STUDY TEXT:
■ ■ ■ ■
Ideally, we would get the appropriate amount of sleep to keep our bodies healthy, but in our modern society things like jet lag, extended work hours, or using electronic devices cause disruptions in our sleep/wake cycle often leading to fewer hours of quality sleep. Most people suffer from chronic sleep restriction rather than complete deprivation, but there are very few studies that explore the effects of sleep restriction. Amita Sahgal and Aalim Weljie from the University of Pennsylvania and Peter Meerlo, from the University of Groningen in The Netherlands, investigated at how chronic sleep restriction affects the body's metabolic processes. Their work is published in the Proceedings of the National Academy of Sciences.
Recent studies have shown that lack of sleep may be a culprit for increased risks of several health issues including obesity, heart disease, and diabetes. One theory is that sleep deprivation causes metabolic changes including changes in the brain's metabolic pathway. Sehgal, et al found two metabolites common in both rats and humans that change after chronic sleep restriction, oxalic acid and diacylglycerol 36:3. Both are byproducts of two different metabolic processes, but behave similarly when rats or humans lack sleep.
For the human subjects and the rat models, a baseline reading of blood metabolite content was taken after a 12-hour fast and eight to 10 hours of sleep. Then, both groups were subjected to five days of sleep that was restricted to four hours per night. Blood was taken after one night to test acute sleep restriction and taken after five nights to test chronic sleep restriction. Finally, blood was taken after a "recovery" night of eight to 10 hours of sleep to see if the metabolic profile returned to baseline levels.
■ ■ ■ ■
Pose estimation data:
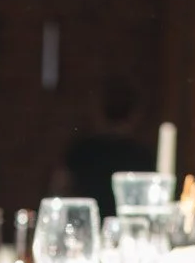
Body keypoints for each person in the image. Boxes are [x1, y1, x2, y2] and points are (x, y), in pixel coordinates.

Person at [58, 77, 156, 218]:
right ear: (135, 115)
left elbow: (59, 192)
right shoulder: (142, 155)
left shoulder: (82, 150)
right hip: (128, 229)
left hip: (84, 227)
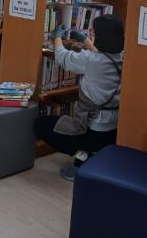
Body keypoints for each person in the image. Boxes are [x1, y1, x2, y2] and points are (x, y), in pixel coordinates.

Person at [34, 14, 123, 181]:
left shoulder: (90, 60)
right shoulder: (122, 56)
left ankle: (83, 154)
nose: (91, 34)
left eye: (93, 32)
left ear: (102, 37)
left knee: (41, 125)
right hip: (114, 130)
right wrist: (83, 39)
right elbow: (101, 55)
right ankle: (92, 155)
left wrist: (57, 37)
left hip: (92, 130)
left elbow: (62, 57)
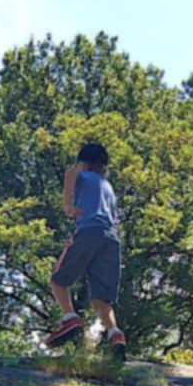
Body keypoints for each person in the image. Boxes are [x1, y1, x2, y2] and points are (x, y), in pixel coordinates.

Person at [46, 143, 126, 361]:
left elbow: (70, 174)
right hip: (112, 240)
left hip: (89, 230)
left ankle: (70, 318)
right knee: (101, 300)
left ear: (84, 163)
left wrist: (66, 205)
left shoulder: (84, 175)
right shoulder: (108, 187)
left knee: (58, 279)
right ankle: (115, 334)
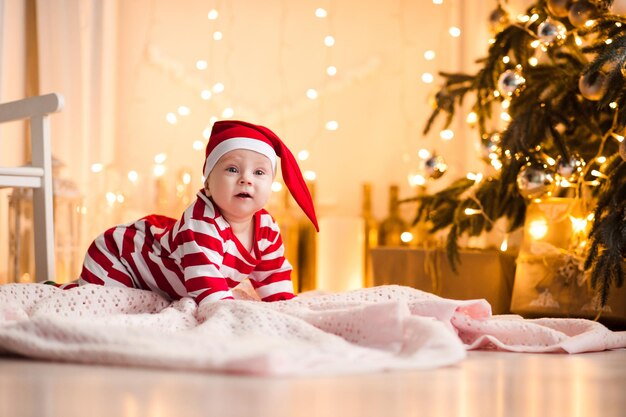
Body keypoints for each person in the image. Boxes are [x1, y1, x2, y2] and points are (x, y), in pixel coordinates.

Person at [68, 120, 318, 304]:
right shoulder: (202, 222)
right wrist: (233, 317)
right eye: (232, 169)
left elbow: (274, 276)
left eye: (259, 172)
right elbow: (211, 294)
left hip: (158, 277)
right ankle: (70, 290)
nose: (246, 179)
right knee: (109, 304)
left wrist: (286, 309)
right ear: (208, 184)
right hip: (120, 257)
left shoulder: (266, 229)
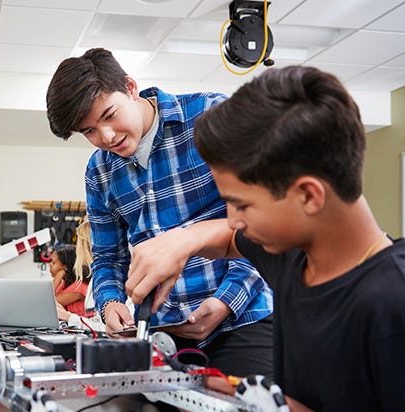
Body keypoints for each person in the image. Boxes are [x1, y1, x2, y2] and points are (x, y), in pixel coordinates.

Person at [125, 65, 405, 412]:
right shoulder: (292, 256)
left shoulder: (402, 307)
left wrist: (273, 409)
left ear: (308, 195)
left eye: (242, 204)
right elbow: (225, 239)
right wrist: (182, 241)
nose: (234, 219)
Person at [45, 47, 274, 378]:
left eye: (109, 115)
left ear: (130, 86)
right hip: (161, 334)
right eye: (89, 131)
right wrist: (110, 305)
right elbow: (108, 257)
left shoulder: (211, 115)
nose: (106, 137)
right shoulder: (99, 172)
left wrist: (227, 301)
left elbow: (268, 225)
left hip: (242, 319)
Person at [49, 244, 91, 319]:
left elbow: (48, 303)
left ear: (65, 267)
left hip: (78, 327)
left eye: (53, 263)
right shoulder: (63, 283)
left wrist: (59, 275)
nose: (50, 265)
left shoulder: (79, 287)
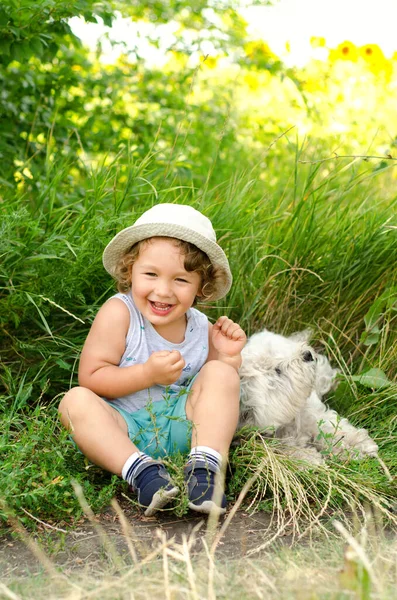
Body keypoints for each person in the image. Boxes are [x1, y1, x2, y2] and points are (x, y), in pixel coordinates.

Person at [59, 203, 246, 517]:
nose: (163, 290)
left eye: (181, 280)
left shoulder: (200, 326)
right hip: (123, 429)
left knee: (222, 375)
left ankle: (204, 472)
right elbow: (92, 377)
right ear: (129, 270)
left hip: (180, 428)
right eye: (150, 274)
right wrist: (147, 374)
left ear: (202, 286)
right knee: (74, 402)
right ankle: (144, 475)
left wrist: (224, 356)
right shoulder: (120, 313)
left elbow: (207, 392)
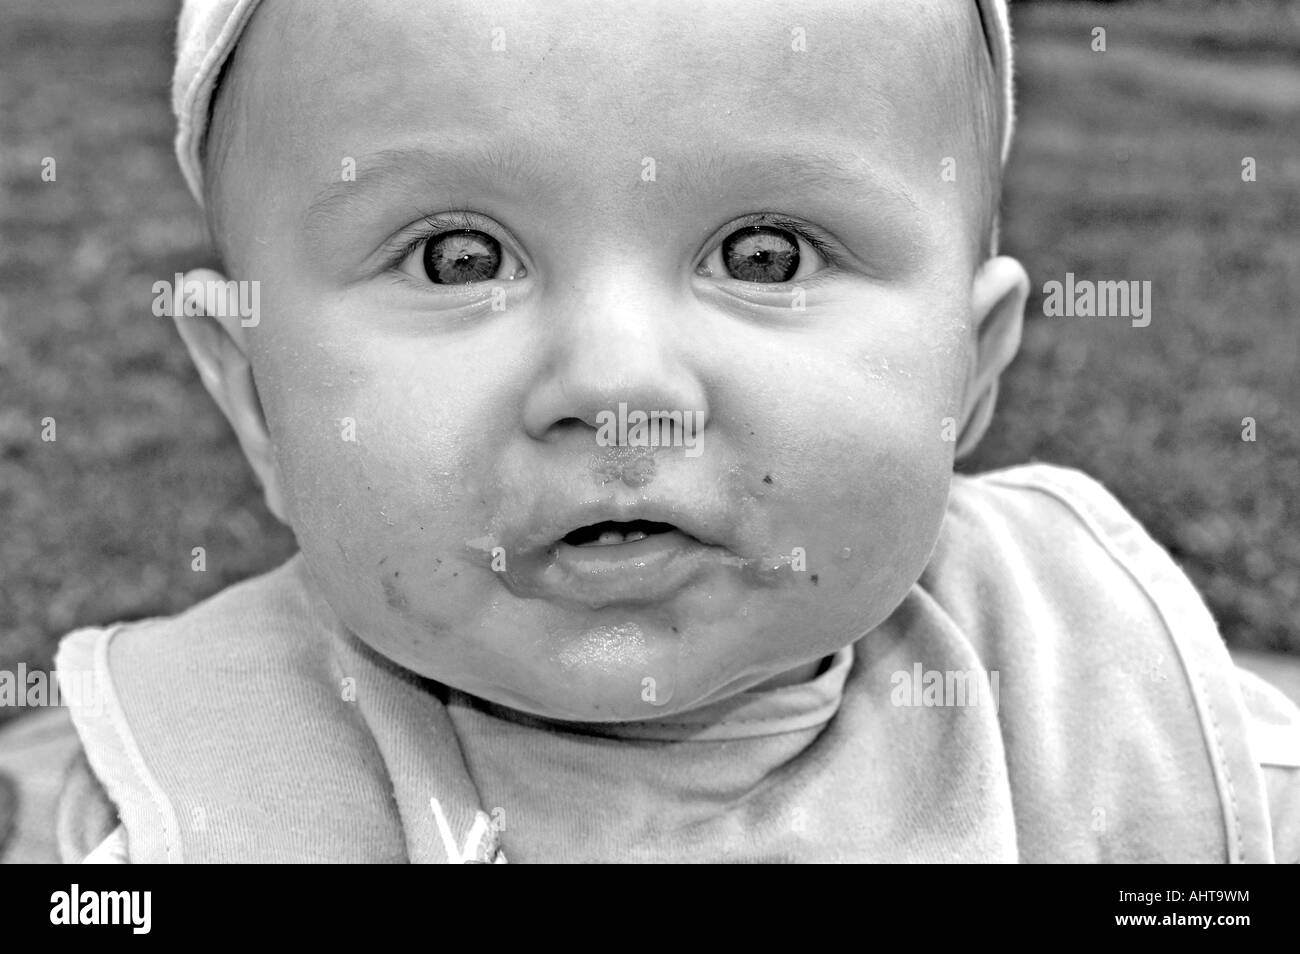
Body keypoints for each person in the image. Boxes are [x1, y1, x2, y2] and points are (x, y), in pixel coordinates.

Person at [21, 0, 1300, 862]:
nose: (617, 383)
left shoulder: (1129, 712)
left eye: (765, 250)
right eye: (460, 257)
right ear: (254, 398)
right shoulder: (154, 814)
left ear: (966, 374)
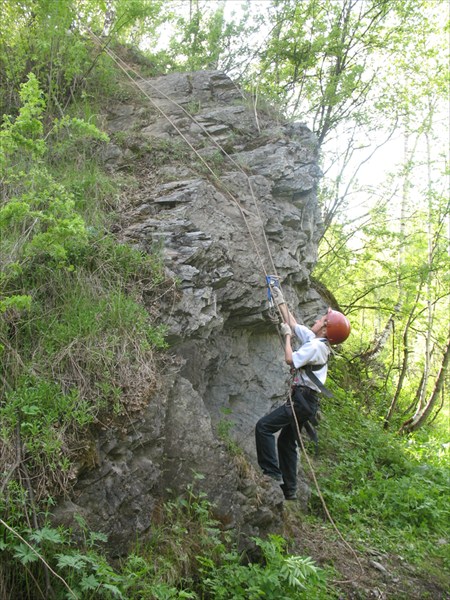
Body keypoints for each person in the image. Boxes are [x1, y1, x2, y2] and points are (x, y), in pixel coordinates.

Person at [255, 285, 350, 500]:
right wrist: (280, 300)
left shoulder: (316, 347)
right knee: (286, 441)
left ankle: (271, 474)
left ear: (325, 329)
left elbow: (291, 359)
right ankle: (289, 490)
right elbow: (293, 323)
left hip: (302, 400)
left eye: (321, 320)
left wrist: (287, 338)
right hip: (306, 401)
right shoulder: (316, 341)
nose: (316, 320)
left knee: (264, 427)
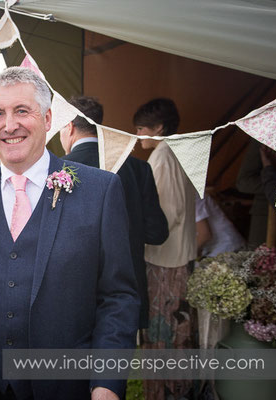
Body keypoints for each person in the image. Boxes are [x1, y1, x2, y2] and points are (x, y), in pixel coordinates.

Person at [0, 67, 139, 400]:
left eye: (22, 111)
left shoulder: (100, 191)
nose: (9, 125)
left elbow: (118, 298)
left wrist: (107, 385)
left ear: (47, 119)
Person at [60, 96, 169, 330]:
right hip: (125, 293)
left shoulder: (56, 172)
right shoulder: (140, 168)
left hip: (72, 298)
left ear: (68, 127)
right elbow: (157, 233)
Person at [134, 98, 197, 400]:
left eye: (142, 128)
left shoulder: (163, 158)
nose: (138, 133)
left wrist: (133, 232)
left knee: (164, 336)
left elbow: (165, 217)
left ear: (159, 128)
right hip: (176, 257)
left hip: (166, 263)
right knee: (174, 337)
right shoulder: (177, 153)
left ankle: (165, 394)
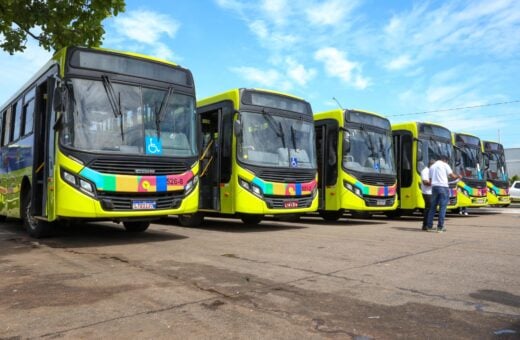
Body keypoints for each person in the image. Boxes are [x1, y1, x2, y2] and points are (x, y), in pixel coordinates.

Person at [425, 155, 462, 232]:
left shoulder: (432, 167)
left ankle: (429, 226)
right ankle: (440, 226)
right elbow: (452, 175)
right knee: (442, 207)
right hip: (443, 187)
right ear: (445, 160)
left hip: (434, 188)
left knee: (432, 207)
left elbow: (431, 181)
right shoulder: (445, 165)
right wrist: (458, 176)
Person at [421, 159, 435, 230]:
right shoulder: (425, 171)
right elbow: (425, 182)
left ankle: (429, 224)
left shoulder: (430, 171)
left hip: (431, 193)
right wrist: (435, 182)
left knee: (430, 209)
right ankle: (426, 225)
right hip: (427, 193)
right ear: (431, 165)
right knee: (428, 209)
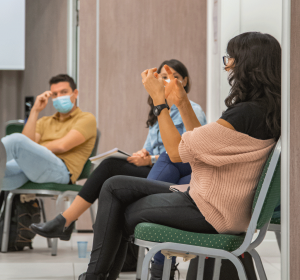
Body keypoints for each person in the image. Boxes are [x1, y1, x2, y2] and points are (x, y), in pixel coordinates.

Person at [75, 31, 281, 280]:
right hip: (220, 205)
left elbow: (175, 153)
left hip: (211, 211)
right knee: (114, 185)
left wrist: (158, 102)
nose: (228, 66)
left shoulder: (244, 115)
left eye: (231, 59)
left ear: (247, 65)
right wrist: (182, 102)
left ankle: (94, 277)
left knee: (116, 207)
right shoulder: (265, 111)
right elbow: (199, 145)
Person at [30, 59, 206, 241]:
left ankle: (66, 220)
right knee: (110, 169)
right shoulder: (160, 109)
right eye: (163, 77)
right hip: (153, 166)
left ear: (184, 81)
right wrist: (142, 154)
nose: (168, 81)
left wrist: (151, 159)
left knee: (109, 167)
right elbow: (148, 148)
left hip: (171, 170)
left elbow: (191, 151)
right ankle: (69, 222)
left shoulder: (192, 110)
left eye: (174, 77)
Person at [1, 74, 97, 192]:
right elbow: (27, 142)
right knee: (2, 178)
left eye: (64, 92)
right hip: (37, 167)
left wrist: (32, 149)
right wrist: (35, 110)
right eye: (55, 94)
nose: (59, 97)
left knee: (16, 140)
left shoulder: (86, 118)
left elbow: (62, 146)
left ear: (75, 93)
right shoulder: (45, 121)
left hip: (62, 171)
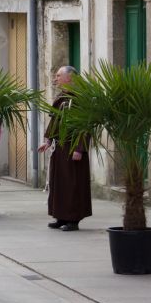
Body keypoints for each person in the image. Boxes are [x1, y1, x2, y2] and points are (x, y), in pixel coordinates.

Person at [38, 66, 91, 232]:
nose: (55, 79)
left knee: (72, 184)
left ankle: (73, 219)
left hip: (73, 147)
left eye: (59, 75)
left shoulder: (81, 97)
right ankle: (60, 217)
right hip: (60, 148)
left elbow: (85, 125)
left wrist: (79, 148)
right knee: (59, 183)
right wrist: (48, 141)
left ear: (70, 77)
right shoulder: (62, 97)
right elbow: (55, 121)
■ ■ ■ ■
Answer these questions from the text on sleep restriction:
(a) In which publication does the text say the researchers' work appears?
(b) Which two metabolites does the text say change in both rats and humans after chronic sleep restriction?
(c) To how many hours per night was sleep restricted, and for how many days?
The records were taken from a different source than the text.

(a) The Proceedings of the National Academy of Sciences.
(b) Oxalic acid and diacylglycerol 36:3.
(c) Four hours per night, for five days.